§ **Extracted data entries**

********

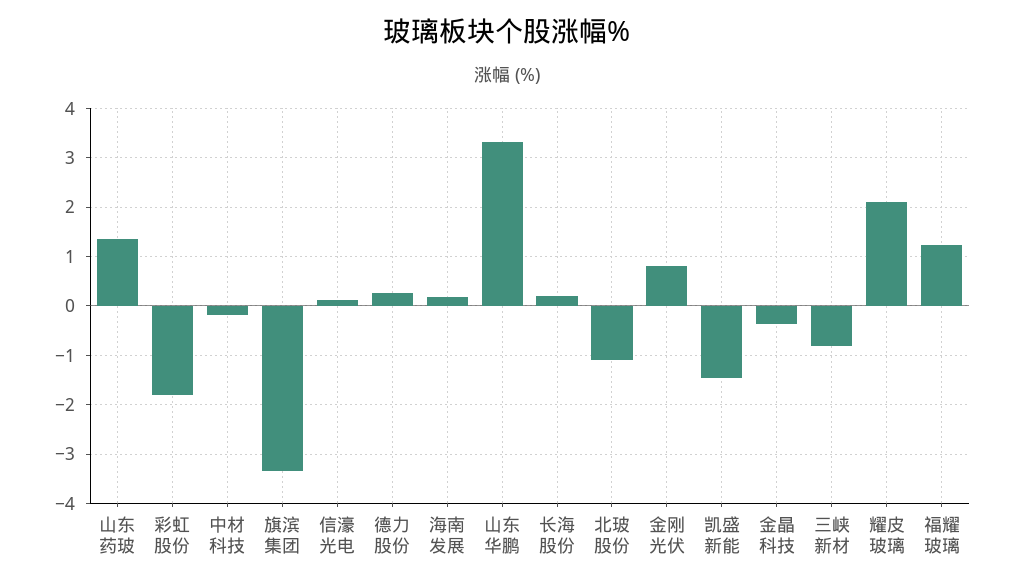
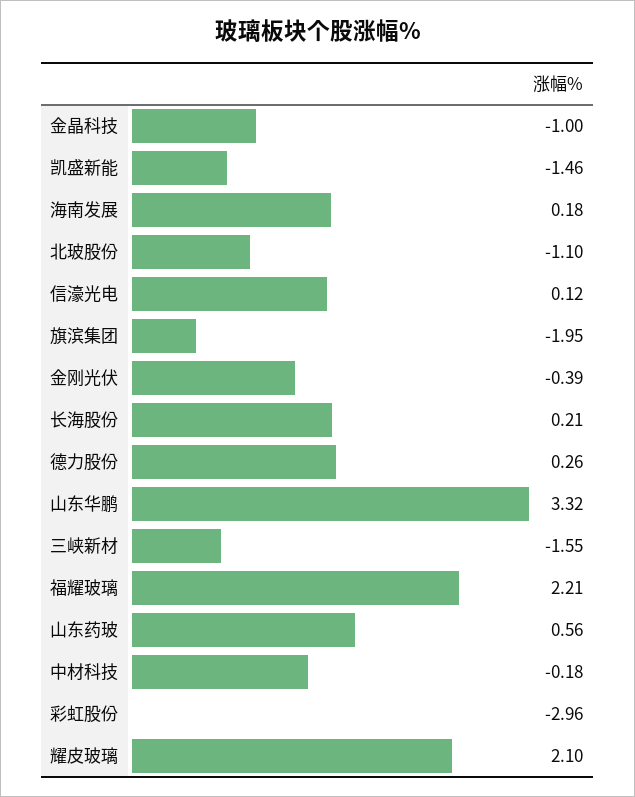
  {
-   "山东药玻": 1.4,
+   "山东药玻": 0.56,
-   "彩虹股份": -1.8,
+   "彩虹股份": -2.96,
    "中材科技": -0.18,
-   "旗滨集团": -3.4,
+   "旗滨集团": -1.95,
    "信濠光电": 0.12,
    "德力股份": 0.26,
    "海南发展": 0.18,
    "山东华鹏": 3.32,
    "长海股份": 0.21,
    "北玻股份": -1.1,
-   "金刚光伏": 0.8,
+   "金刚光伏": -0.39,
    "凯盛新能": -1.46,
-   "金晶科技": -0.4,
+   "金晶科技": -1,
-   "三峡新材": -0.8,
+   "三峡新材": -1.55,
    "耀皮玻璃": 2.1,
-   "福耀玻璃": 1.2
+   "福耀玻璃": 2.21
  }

********

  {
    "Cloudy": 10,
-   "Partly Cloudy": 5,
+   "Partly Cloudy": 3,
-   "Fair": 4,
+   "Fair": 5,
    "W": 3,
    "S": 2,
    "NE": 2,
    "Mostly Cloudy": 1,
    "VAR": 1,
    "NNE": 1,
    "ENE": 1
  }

********

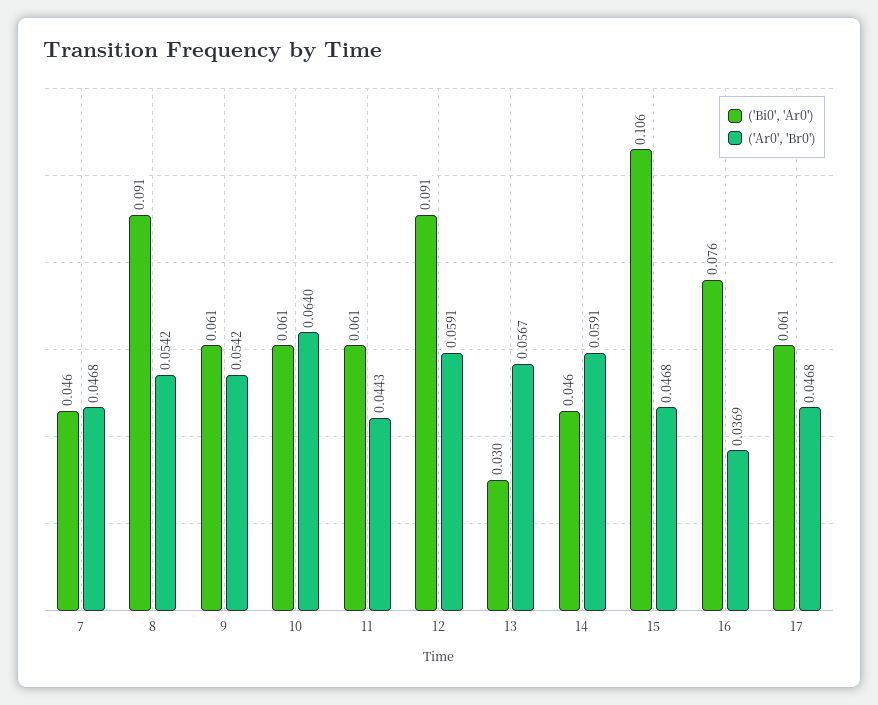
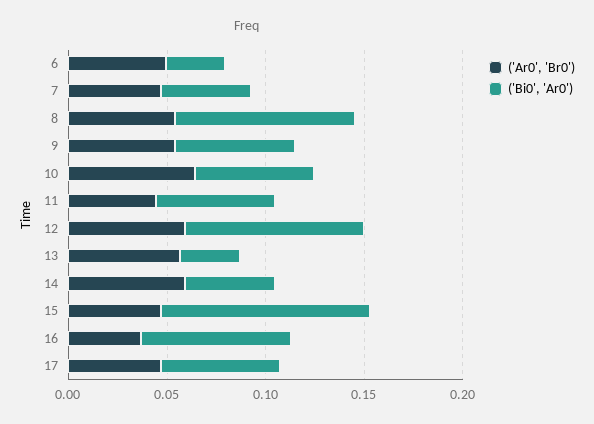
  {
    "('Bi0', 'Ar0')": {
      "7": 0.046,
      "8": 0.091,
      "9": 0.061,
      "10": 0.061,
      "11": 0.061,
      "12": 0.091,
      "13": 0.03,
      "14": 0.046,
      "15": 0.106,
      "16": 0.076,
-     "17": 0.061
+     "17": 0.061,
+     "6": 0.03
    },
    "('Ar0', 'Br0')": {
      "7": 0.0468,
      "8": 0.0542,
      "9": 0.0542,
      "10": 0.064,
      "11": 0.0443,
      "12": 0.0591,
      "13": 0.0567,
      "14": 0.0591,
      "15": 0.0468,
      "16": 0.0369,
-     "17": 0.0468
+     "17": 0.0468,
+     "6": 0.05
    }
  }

********

§ **WORK TASK**
Return each line of the data where the word "Cloudy" appears.

§ **TASK RESULT**
    "Cloudy": 10,
-   "Partly Cloudy": 5,
+   "Partly Cloudy": 3,
    "Mostly Cloudy": 1,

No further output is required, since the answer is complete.